Monday, January 26, 2009
Set along the western coast of the Istrian Peninsula, Poreč (Italian: Parenzo) is almost 2,000 years old, and is centered around a harbor protected from the Adriatic Sea by the small offshore island of Sveti Nikola (St. Nicholas). The town's population of approximately 12,000 resides mostly outside the historical center.
The old town's streets are paved with smooth white stones.
In 1267 Poreč became the first Istrian city that chose to become part of the Venetian Republic, and Venetian architecture can still be seen all around the ancient streets of the old town sector.
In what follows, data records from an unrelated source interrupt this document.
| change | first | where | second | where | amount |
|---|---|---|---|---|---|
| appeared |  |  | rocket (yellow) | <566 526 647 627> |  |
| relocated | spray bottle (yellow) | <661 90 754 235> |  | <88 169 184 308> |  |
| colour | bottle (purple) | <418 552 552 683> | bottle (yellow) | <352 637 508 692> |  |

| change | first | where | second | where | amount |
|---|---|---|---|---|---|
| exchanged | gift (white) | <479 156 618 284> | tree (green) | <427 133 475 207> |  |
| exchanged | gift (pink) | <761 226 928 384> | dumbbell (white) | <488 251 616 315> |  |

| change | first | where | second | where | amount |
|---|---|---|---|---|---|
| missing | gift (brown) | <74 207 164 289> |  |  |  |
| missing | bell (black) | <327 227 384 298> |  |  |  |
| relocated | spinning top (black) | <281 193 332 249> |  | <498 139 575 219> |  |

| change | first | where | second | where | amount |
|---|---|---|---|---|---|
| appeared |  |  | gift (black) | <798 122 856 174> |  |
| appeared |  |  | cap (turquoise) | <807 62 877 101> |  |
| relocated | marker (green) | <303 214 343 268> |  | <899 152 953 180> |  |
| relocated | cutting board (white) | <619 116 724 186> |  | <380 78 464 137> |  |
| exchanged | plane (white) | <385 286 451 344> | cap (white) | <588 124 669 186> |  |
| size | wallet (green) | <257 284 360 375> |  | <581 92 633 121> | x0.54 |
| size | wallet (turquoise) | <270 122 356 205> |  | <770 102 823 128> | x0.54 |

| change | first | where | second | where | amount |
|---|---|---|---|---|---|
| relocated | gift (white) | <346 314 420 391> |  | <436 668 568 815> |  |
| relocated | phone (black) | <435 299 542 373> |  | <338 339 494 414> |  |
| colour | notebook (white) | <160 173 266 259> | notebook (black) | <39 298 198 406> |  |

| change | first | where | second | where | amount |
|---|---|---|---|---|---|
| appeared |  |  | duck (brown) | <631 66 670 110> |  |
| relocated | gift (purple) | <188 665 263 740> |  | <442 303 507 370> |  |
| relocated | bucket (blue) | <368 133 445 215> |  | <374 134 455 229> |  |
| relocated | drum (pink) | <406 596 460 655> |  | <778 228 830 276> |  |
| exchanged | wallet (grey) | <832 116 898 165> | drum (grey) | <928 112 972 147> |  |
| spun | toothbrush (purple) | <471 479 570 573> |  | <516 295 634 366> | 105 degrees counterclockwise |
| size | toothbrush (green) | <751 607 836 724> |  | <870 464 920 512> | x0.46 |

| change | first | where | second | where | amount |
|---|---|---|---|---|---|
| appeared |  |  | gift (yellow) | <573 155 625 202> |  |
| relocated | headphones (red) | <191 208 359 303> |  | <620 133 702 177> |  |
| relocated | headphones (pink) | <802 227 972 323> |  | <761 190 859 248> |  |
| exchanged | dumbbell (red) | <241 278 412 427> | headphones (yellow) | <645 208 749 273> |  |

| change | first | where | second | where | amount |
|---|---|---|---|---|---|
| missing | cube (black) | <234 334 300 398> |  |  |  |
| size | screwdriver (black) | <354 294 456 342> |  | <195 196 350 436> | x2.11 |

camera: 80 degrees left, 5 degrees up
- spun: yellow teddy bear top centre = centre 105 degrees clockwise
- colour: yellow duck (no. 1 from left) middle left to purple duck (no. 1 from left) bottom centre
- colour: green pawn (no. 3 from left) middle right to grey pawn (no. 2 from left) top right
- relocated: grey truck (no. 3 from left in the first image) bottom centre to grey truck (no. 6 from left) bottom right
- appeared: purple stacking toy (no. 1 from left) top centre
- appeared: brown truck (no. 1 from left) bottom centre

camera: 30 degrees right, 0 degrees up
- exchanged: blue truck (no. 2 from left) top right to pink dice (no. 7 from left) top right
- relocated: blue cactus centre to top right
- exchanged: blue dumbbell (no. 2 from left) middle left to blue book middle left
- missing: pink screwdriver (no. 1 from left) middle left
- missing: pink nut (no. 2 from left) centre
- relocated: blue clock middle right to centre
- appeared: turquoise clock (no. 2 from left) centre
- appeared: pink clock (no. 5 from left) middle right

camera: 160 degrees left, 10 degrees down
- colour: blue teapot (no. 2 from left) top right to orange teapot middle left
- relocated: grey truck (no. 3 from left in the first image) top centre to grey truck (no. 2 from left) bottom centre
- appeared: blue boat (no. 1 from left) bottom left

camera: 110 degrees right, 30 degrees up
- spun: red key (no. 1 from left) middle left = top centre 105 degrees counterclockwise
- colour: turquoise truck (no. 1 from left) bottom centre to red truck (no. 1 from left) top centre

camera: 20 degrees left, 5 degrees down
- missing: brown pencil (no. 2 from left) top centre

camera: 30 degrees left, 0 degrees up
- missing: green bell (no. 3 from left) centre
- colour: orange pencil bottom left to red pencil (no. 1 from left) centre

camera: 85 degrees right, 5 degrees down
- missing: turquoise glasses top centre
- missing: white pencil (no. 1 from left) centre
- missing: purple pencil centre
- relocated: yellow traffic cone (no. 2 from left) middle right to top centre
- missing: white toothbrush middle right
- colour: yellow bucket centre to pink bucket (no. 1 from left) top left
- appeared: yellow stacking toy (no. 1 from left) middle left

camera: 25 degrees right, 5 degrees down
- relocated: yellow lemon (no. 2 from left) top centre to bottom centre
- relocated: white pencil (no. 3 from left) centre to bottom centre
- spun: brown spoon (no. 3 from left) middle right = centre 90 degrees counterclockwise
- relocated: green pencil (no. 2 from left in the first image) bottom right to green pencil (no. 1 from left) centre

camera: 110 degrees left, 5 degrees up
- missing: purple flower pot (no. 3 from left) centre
But the most important historical structure is the sixth-century early Byzantine Basilica, a UNESCO World Heritage site since 1997. Built in 553, the Euphrasian Basilica is named after Bishop Euphrasius of Poreč, who in the 6th century commissioned the building of this grandiose three-nave basilica on the site of an earlier church. The Euphrasiana complex is comprised of a church, baptistry, atrium and the former Bishop’s Palace. Of particular interest are the mosaics in the apse, as well as marble slabs with mother-of-pearl and multicolored stone incrustations.
The first sacred structure on the Basilica’s site was Maurus’ Oratory, built in the second half of the 3rd century (portions of the mosaics have been preserved) as one of the first places for corporate worship by Christians. Maurus was the first Bishop of Poreč, and is today the patron saint of Poreč and its diocese. In the period of the bloodiest persecution of Christians during the rule of Emperor Diocletian, he was executed together with the entire clergy of Poreč. His relics are housed today in Euphrasius’ Basilica.
For more than 40 years during the summer months, the basilica in Poreč has been a venue for classical music concerts. Renowned musicians from Croatia and abroad perform there. The atrium of Euphrasiana (see photo below) is the setting for chamber music concerts, notably those incorporating the harpsichord.